Objective :: Copy these lines exactly as they appear.

Entries supplied ::
* Begin *
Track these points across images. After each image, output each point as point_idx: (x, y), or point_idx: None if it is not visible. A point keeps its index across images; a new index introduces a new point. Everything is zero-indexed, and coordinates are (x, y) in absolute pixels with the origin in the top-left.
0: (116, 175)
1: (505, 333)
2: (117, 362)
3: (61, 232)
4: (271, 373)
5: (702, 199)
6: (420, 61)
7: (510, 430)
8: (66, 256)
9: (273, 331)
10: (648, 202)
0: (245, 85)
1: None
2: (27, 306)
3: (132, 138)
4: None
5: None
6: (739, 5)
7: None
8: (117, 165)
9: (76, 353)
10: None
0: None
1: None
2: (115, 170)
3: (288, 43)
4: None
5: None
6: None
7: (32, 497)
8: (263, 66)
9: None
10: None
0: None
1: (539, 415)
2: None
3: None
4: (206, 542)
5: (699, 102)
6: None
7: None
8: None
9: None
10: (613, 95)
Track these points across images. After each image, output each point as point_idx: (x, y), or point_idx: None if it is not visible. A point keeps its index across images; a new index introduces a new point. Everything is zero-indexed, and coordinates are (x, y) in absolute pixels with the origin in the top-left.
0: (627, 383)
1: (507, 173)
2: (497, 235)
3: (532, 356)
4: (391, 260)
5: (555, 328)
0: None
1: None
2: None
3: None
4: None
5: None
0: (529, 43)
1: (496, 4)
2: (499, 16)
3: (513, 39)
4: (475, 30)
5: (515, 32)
* End *
Exercise response ::
Track these points across images. After each image, output each point as point_idx: (x, y), or point_idx: None if it is not visible. A point keeps its index across images; a new index introduces a new point. Everything is zero-indexed, and coordinates are (x, y) in absolute pixels with the origin in the top-left.
0: (116, 175)
1: (505, 333)
2: (117, 362)
3: (61, 232)
4: (271, 373)
5: (702, 199)
6: (420, 61)
7: (510, 430)
8: (66, 256)
9: (273, 331)
10: (648, 202)
0: (245, 85)
1: None
2: (27, 306)
3: (132, 138)
4: None
5: None
6: (739, 5)
7: None
8: (117, 165)
9: (76, 353)
10: None
0: None
1: None
2: (115, 170)
3: (288, 43)
4: None
5: None
6: None
7: (32, 497)
8: (263, 66)
9: None
10: None
0: None
1: (539, 415)
2: None
3: None
4: (206, 542)
5: (699, 102)
6: None
7: None
8: None
9: None
10: (613, 95)
Track these points across images. After each image, output each point as point_idx: (x, y), or point_idx: None if it is not visible. A point keeps its index across images; a new index introduces a new point. Everything is zero-indexed, and coordinates are (x, y) in absolute pixels with the origin in the top-left.
0: (627, 383)
1: (507, 173)
2: (497, 235)
3: (532, 356)
4: (391, 260)
5: (555, 328)
0: None
1: None
2: None
3: None
4: None
5: None
0: (529, 43)
1: (496, 4)
2: (499, 16)
3: (513, 39)
4: (475, 30)
5: (515, 32)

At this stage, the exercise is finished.